____ DATA PROVIDED

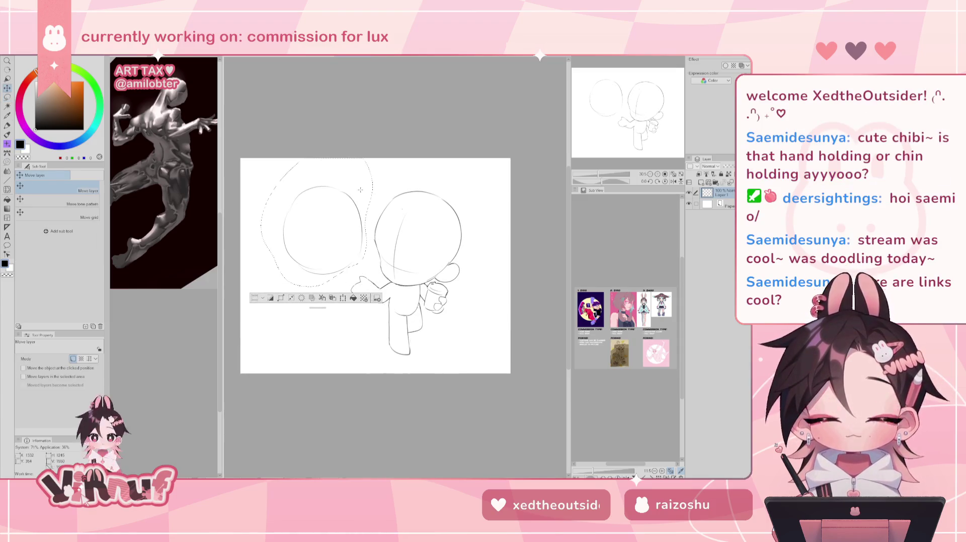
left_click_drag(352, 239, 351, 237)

________
____ DATA PROVIDED

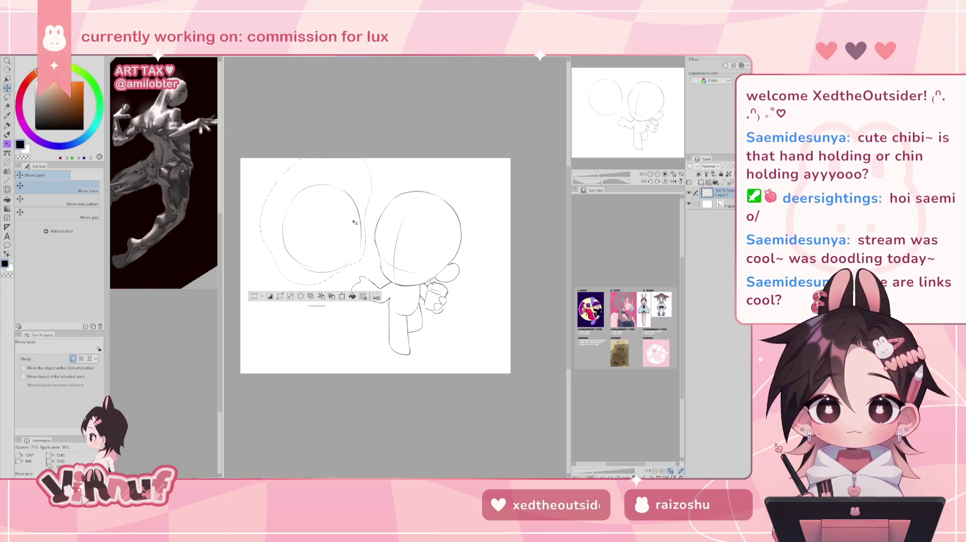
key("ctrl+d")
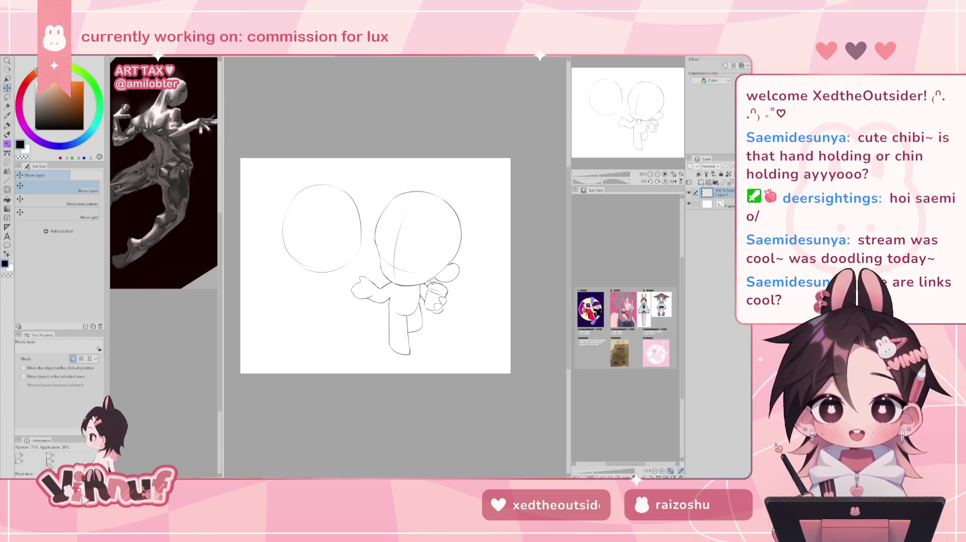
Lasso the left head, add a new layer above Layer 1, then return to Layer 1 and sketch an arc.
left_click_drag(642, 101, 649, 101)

________
____ DATA PROVIDED

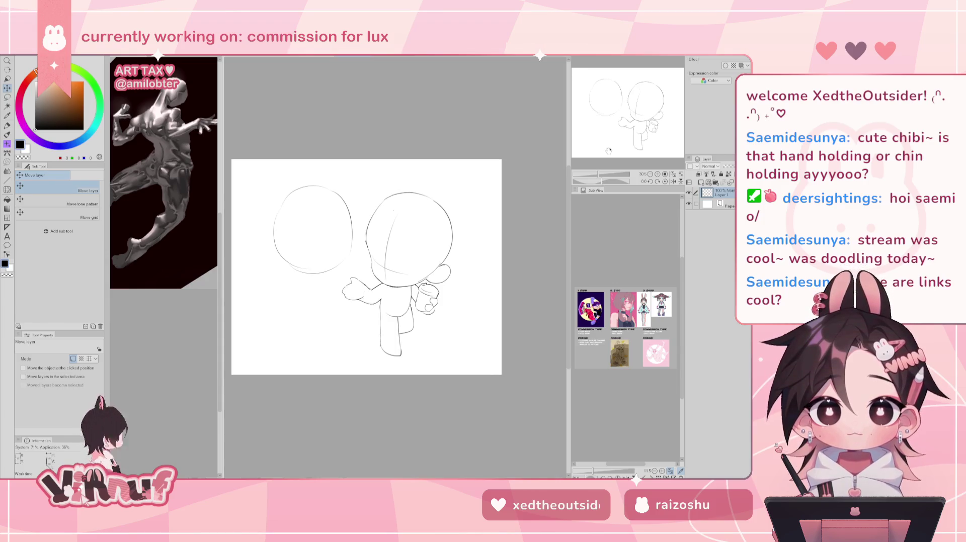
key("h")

________

[TASK DESCRIPTION]:
Your answer should be the lines of the listing above between the line holding "Lasso the left" and the line holding "left_click_drag(642, 101, 649, 101)", inclusive, restated word for word and alone.

[OUTPUT OF THE EXERCISE]:
Lasso the left head, add a new layer above Layer 1, then return to Layer 1 and sketch an arc.
left_click_drag(642, 101, 649, 101)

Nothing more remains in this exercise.